* [Work request] Skip every image and restate the data word for word.

[[ Exercise data, beginning ]]

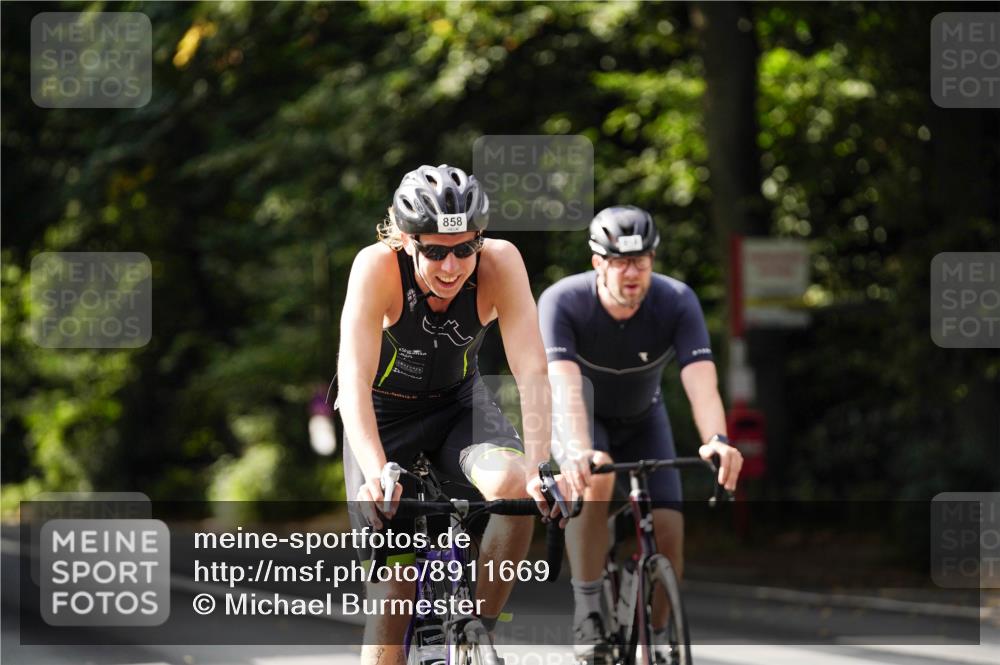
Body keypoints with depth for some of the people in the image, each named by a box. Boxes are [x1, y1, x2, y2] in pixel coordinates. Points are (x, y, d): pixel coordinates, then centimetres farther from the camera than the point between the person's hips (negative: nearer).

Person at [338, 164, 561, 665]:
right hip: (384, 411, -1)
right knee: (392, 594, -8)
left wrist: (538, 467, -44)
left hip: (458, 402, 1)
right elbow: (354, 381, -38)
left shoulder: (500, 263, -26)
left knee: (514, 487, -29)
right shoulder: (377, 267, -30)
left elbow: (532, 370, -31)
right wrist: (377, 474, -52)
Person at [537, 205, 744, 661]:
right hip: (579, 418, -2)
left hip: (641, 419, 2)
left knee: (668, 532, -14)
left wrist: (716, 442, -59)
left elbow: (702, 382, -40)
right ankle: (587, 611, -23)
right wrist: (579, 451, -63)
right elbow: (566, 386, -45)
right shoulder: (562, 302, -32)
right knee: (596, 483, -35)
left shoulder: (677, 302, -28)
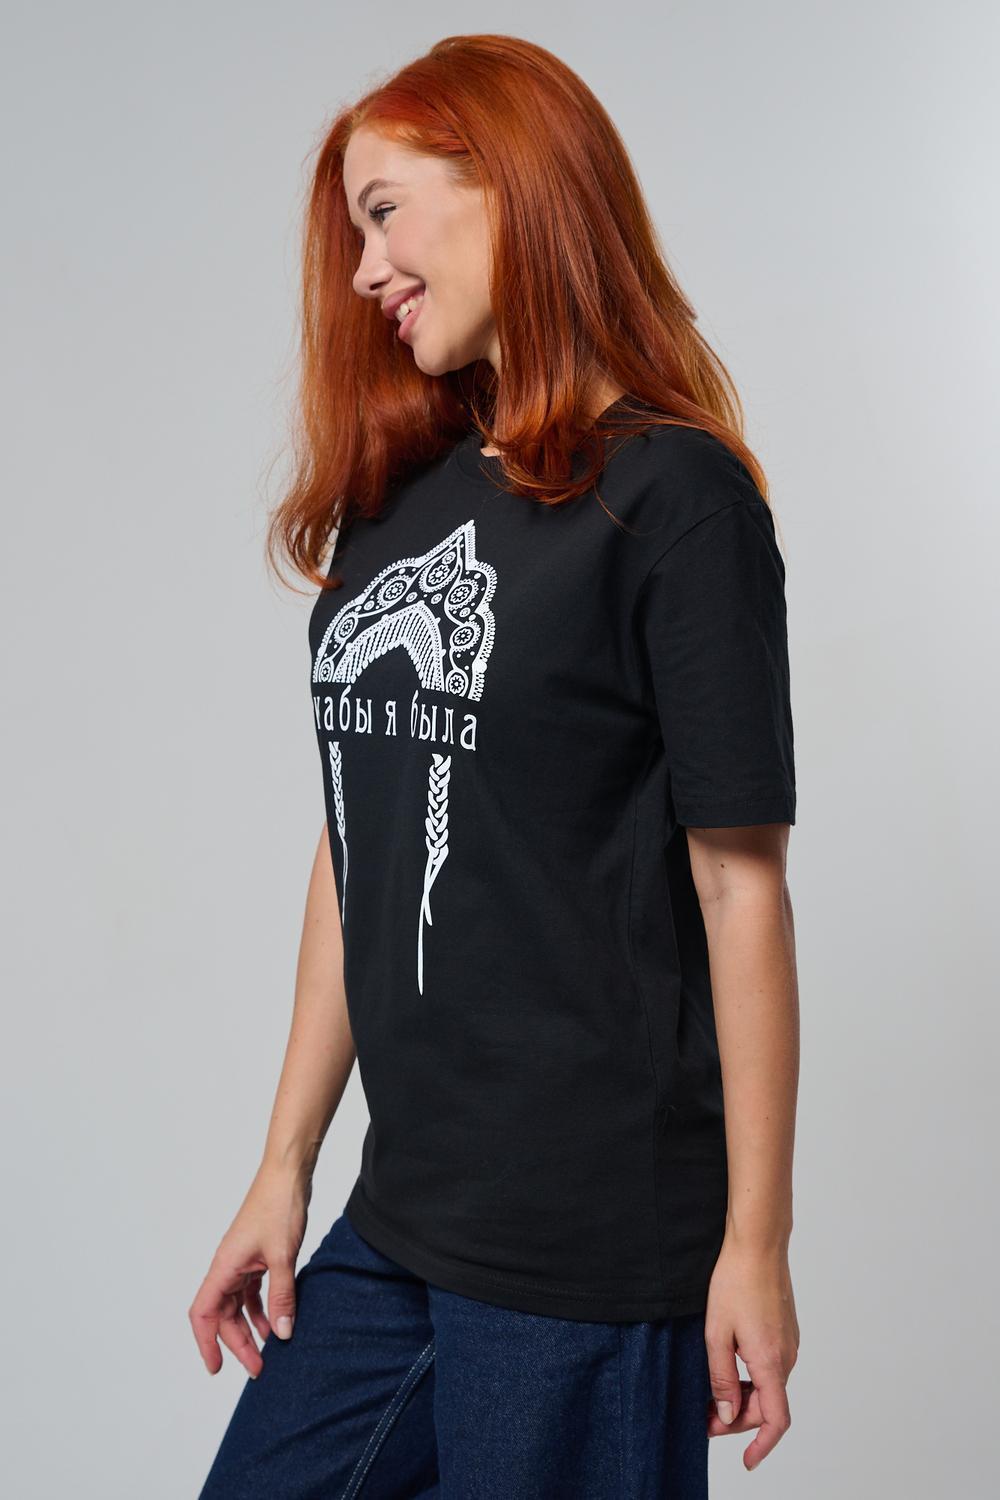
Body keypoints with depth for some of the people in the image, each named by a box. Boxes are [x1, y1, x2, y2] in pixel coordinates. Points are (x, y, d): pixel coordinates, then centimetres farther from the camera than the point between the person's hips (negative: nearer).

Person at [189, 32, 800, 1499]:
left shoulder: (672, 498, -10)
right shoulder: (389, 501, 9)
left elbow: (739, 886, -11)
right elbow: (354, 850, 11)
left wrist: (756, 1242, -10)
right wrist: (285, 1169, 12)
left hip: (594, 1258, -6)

[[ Exercise data, end ]]

* [Exercise output]
Body keypoints with depth for some of the people in the image, each named by a box. Boxes are [x1, y1, x2, y2] in pixel coordinates. Points are (x, y, d): pixel coordinates, then centimetres farther from the camera than the point between the person's hips (negative: nearer).

Person at [338, 164, 561, 665]:
right hip: (384, 411, -1)
right knee: (392, 594, -8)
left wrist: (538, 467, -44)
left hip: (458, 402, 1)
right elbow: (354, 381, -38)
left shoulder: (500, 263, -26)
left knee: (514, 487, -29)
right shoulder: (377, 267, -30)
left elbow: (532, 370, -31)
right wrist: (377, 474, -52)
Person at [537, 205, 744, 661]:
right hip: (579, 418, -2)
left hip: (641, 419, 2)
left knee: (668, 532, -14)
left wrist: (716, 442, -59)
left elbow: (702, 382, -40)
right ankle: (587, 611, -23)
right wrist: (579, 451, -63)
right elbow: (566, 386, -45)
right shoulder: (562, 302, -32)
right knee: (596, 483, -35)
left shoulder: (677, 302, -28)
Body keypoints with depth for some of the people in the image, each named by a box. Boxes are [x1, y1, x2, y2] in pixel coordinates. Points are (x, y, d): pixel coordinates, then centimetres farther from the camera than the point between the person's hips (negative: nearer).

Person at [189, 32, 800, 1499]:
left shoulder: (672, 498, -10)
right shoulder: (389, 501, 9)
left elbow: (739, 886, -11)
right elbow: (354, 850, 11)
left wrist: (756, 1242, -10)
right wrist: (285, 1169, 12)
left hip: (594, 1258, -6)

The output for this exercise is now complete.